• _Passage for review_:
I am off this week on my exercises because of my work schedule. I typically work out Mondays, Wednesdays and Fridays, but this week, I had to do it on Tuesday, today (Thursday) and then on Saturday. I am hoping to get back to my normal schedule next week, but we’ll have to see what happens. Work and the holidays kind of interfered, but at least I still did it!

So, why am I happy? Besides working out, it’s because my husband and I are hosting Christmas Eve at our house and so I am in charge of the meal! I love when I am in charge because then I can make things my way, which tends to be on the healthy side. So, what’s for dinner tonight? 

We are having ham, riced potatoes (there will be gravy for those who eat it), green beans, corn, Jell-O (sugar free) with Cool Whip (fat free) and in honor of my in-laws (who both recently passed away), my husband is trying his hand at making Lutefisk and my brother-in-law is going to try and make Swedish meatballs. And, I do have a tray of goodies – it is Christmas after all. 

I think we are going to have a great evening and a wonderful day tomorrow!

Again, I wish everyone a very happy and blessed Christmas. May all your Christmas wishes come true!

I know why I hate baking

Yesterday, after a crazy day, I ended up having to bake cookies for our Christmas cookie bake sale at work. First, I realized I don’t particularly care for baking. Second, I didn’t get home until after 8 p.m. Third, I was tired and crabby. Go figure, right.

But, it was my choice to bake. We decided to have a cookie bake sale at work to raise money for our local United Way. Even though I really, truly don’t like baking (it’s almost at hate status), I thought this was a great way to raise money for a wonderful cause. Plus, baking cookies for someone else meant that I wouldn’t have to have the cookies in the house and not have to worry about eating them. Good thinking, right? Not necessarily.

I found out the reason I hate baking. I love to eat the batter. LOVE, LOVE, LOVE to eat batter. It doesn’t matter what I am whipping up – cake, cookies, doughnuts, bars, brownies – I love to eat the mix. Most often, I actually prefer the batter over the finished product. 

Last night I tried a new recipe, a fairly simple one at that. They were called Lemon Snowflakes. You take a lemon cake mix, one that has pudding in the mix, and mix it with two and a fourth (2 1/4) cups of Cool Whip (you realize these are two of my favorite things – cake and Cool Whip), one egg and some powdered sugar. You mix the dry cake mix with the Cool Whip and egg until they are mixed together really well. The mix is going to be extremely sticky. You then take a small teaspoonful of mix and drop it in the powdered sugar. Roll it around a little and then put it on an ungreased cookie sheet. Bake 10 to 12 minutes at 350º or until the cookies are slightly golden brown or the powdered sugar looks cracked.

I don’t think I even tried the cookies when they were done, but I probably ate enough batter to make at least a half dozen cookies!

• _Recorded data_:
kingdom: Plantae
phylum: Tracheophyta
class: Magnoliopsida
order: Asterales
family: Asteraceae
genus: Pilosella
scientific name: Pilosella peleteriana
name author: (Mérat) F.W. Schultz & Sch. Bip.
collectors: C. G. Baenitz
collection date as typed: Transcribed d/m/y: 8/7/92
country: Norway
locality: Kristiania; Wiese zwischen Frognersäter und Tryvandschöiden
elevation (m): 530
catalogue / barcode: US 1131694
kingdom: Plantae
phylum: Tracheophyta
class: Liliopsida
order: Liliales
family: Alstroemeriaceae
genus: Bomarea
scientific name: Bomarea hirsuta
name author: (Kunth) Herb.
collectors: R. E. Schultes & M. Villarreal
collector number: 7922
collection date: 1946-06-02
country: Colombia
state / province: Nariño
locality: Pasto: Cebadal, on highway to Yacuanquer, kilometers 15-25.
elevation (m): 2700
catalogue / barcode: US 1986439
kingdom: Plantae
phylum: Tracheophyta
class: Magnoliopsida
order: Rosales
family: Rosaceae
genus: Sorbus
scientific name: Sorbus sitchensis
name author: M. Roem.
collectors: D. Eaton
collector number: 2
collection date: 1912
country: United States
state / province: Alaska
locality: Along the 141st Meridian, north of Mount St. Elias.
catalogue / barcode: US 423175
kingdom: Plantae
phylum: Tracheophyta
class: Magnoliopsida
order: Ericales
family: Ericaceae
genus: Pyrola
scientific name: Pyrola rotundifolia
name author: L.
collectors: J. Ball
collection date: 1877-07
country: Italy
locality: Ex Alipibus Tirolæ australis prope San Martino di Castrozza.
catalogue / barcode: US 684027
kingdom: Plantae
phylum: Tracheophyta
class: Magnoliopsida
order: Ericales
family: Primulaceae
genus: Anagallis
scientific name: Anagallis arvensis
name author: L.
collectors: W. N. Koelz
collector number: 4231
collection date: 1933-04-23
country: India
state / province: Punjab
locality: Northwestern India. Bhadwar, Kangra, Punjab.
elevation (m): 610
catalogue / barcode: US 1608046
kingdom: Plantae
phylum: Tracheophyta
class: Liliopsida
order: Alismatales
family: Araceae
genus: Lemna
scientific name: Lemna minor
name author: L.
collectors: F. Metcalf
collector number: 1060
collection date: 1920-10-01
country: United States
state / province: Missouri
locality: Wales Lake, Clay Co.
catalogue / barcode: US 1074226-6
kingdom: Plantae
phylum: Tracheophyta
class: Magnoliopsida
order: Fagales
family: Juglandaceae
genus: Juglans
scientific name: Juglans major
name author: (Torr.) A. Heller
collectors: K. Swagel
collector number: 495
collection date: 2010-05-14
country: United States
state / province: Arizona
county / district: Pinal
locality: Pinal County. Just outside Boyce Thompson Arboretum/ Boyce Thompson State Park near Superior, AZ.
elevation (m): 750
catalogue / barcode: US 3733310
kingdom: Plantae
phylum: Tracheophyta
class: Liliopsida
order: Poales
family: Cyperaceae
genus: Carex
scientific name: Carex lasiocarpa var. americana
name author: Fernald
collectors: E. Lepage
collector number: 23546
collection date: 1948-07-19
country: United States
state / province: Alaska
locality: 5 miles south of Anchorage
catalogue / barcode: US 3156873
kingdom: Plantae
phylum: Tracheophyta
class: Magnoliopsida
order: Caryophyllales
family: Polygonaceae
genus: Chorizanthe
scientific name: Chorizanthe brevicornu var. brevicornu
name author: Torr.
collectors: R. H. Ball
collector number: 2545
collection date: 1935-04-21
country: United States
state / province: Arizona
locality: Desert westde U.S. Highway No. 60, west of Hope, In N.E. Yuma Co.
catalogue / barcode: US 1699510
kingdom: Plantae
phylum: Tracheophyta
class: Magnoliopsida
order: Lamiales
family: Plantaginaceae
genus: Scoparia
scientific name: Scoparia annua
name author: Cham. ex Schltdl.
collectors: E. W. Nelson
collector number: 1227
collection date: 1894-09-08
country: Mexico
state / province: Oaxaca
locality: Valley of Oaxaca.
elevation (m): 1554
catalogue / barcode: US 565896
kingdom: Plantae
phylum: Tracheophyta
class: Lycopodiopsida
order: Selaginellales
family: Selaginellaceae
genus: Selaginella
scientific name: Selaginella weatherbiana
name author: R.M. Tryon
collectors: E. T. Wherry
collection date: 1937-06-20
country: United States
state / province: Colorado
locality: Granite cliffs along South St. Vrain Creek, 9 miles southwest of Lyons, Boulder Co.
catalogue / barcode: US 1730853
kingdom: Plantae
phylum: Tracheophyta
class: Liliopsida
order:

• _Required tasks_:
A – From the holiday blog posts, list the ingredients used to make Lemon Snowflakes.
B – Write what comes next in the holiday blog posts, starting after their final sentence.

• _Answers for the tasks_:
A –
- Lemon cake mix with pudding in the mix
- 2 1/4 cups of Cool Whip
- One egg
- Powdered sugar

B –
One, I don’t think I will be baking anymore cookies anytime soon because, two, I felt really sick to my stomach and three, I had one heck of a toothache. Maybe now, my sweet tooth will be cured.

Doubtful!

Said no to Coldstone, but those darn caramel krispie marshmallows

Okay, so this weekend was my family Christmas. As expected, my sister brought a wonderful array of meats, cheeses and crackers. She didn’t bring my favorite cheese, Dubliner, and I was ever-so-grateful. And as expected, my brother brought a wonderfully delicious veggie tray. Thank goodness!

Regardless though, I still chowed down on the cute little pieces of snowflake-shaped swiss cheese bites and cute little cubed marble jack cheese bites (about 10-12 pieces combined), along with about the same amount of pieces of really good summer sausage, which was cut into little one inch stick pieces. MMMMMM, it was so good. I didn’t have any crackers, but did have one of my mom’s delicious frosted sugar cookies. And………..I ended up eating three of her marshmallows dipped in caramel and rolled in Rice Krispies. For something really so simple, they are just so good. 

Besides the sweet treats, I did have one bun (not my Arnold sandwich thin) with the barbecue turkey we brought, which was out-of-this-world good, if I don’t say so myself. And I probably ate nearly two cups of baby carrots, several pieces of celery, a handful of oh-so-sweet cherry tomatoes, several pieces of Chex cereal that I picked out of the really tasty homemade Chex mix my other sister brought and a couple teeny, tiny pieces of peanut brittle. Oh, and I had a couple scoops of the good-for-you pasta salad I made. 

I ended up tossing together a pasta salad the morning we left that was made with Fiber Gourmet rotini noodles, broccoli slaw, black olives, green onions, green pepper, reduced-fat parmesan cheese and fat-free Kraft zesty italian dressing. It turned out pretty good for not using any kind of recipe. I liked it and I think my family liked it.

All in all, I was okay with what I ate. I didn’t figure out my Weight Watcher points for Saturday, but I was okay with that, too. And I really didn’t feel that bad for eating three of my favorite marshmallow treats. I mean, come on, I only eat them once a year. I did maybe go a little over board on the meat and cheese, but that’s life, right?

But the best part was that this morning, I got up early and worked out before meeting my family for breakfast in the breakfast room at the hotel. I actually don’t usually work out on the weekends, or at least not that often, anyway. But today I did. It felt good. I felt like I needed to after yesterday. Plus, to be 100 percent honest, I wanted to show off – if that’s really what you want to call it – in front of my family. Kind of weird, I know, but I know for a fact if I would have been at home, I wouldn’t have gotten up early to do it. Plain and simple. They gave me the incentive I needed, I guess. Despite why I did it, it felt good and I was really happy I did. 

After we left the hotel and headed home, we stopped at the Maplewood Mall and shopped for several hours. We then stopped in St. Cloud and shopped for several hours more. We made one stop at Bed, Bath and Beyond, which is in the same location as Cold Stone Creamery. I had told my son and husband if we were that close to my favorite ice cream place that there was no way I was going to not stop. I had to. How could I pass it up?

Well, I did. As much as it hurt and again, in all honesty, it truly hurt. My mouth was salivating, there’s no doubt about it. But I did it and I think my husband was proud. He said, "Now that’s willpower!"

I guess there’s always next time. Right?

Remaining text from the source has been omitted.